-- Source material follows --

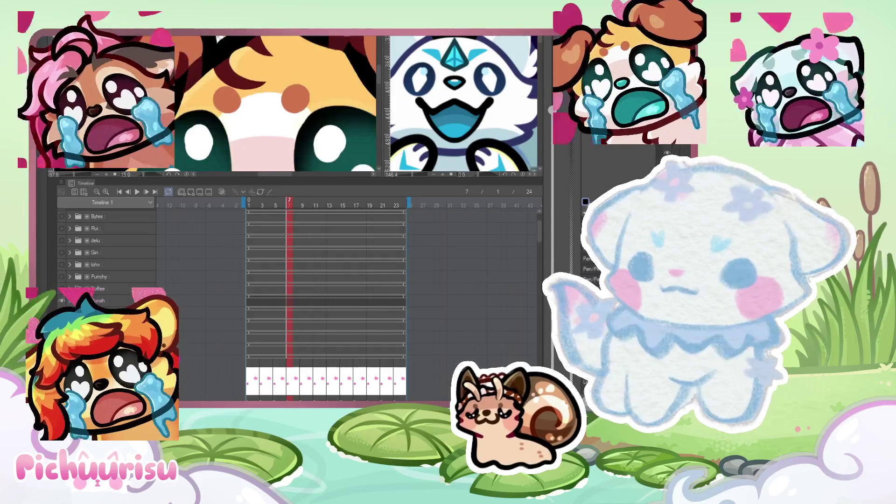
{"action": "scroll", "coordinate": [208, 96], "scroll_direction": "down", "scroll_amount": 5}
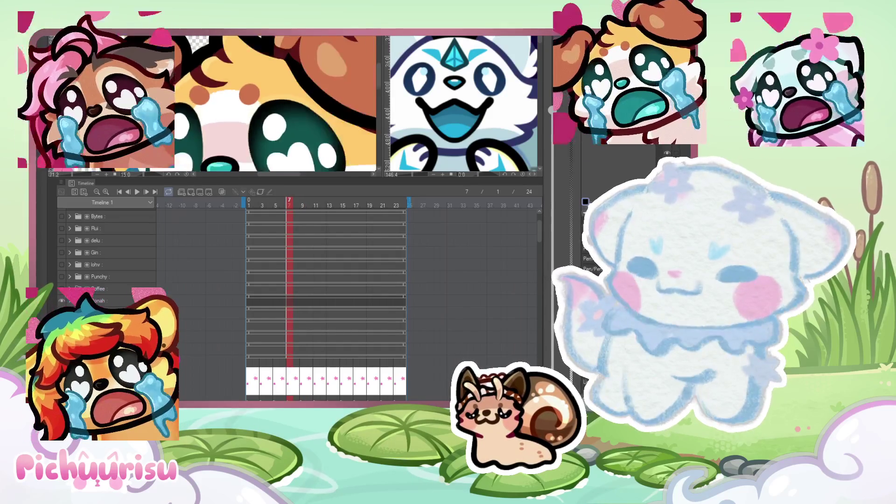
{"action": "key", "text": "space"}
{"action": "scroll", "coordinate": [208, 96], "scroll_direction": "down", "scroll_amount": 3}
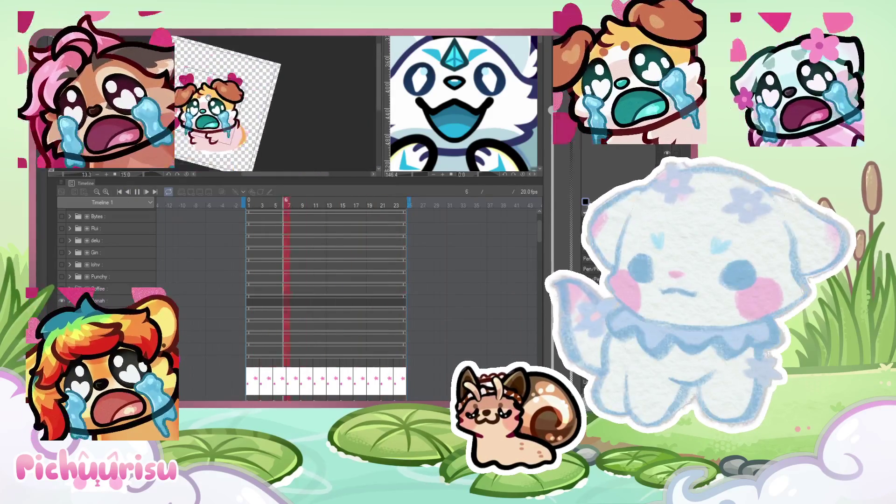
Pause and resume the preview, duplicate the bottom character layer with Ctrl+J, and return to frame 1.
{"action": "left_click", "coordinate": [137, 192]}
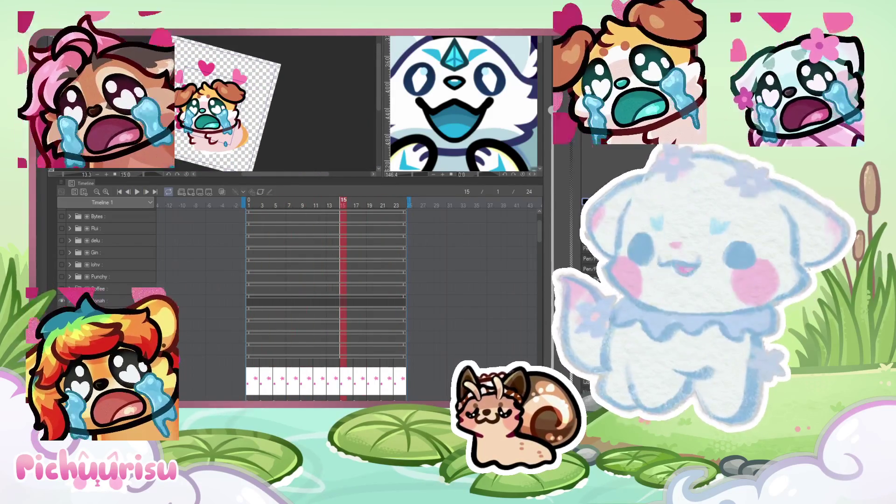
{"action": "left_click", "coordinate": [137, 192]}
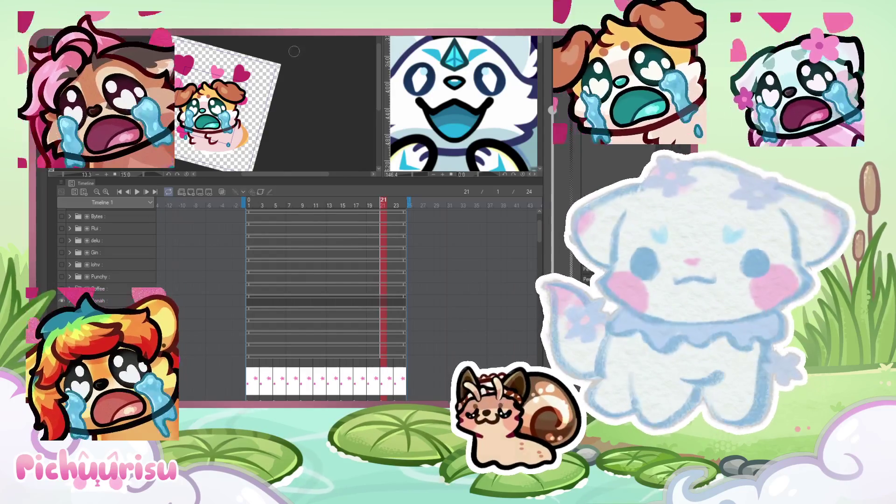
{"action": "scroll", "coordinate": [140, 117], "scroll_direction": "down", "scroll_amount": 1}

-- Source material concluded --

Aim of the task
The lines from the one containing "Pause and resume" through the last line above are to be repeated exactly, and only those. Any pictures must be left out.

Response to the task
Pause and resume the preview, duplicate the bottom character layer with Ctrl+J, and return to frame 1.
{"action": "left_click", "coordinate": [137, 192]}
{"action": "left_click", "coordinate": [137, 192]}
{"action": "scroll", "coordinate": [140, 117], "scroll_direction": "down", "scroll_amount": 1}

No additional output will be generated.